New York to Beijing in Two Hours?

If the ET3 company can get its proposed maglev tube system off the ground, science fiction could become reality, writes Eric Jaffe.

1 minute read

March 29, 2012, 10:00 AM PDT

By Jonathan Nettler @nettsj


Billing their transportation vision as "Space Travel on Earth," ET3's frictionless maglev system, which would run passenger capsules along airless transport tubes, is promising speeds from 370 miles per hour (for local trips) to 4,000 m.p.h. for intercontinental ones.

Unfortunately, it sounds from Jaffe's report as though ET3's vision is more likely to succeed as a patent, a website, and a dream, than as a fully realized transportation system.

According to Jaffe, "Recognizing the obvious financial burden, the company is selling sub-licenses for $100 a pop to Chinese investors who want a share of the action.

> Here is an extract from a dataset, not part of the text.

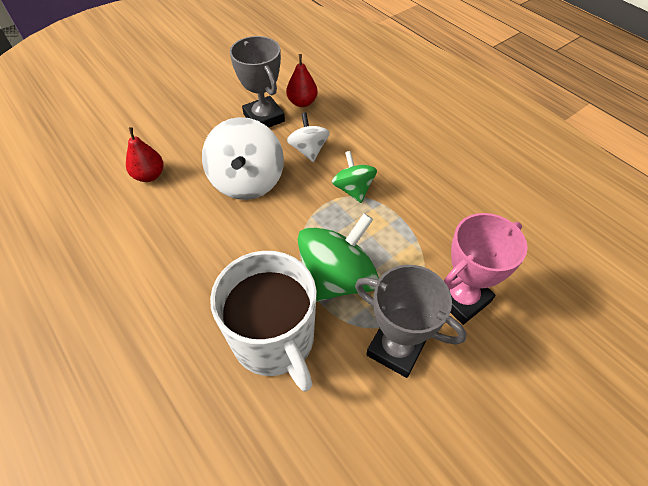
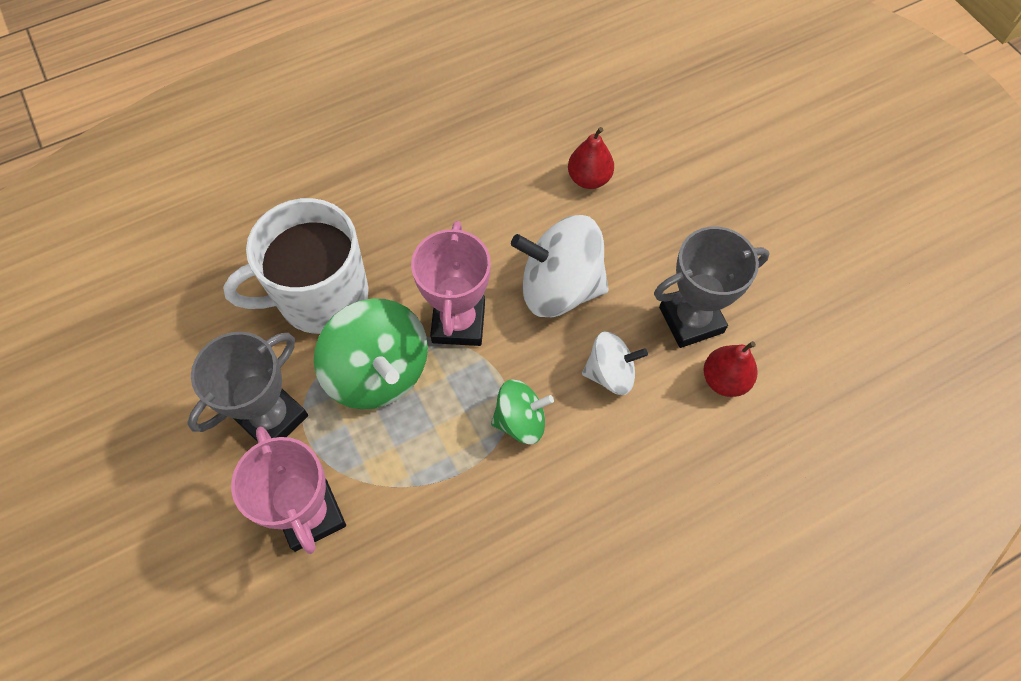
camera: 100 degrees right, 10 degrees up
none -> pink trophy [411,221,491,346]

Though it must be said the company's 2003 cost analysis, estimating construction at an optimistic $2 million a mile, seems to have misplaced a zero or several."

Interestingly, Robert Goddard, considered the "father of modern rocket propulsion," proposed his own vacuum tube transportation system as early as 1909, says Jaffe, who goes on to explore other fantastical transport schemes from the 19th and 20th centuries.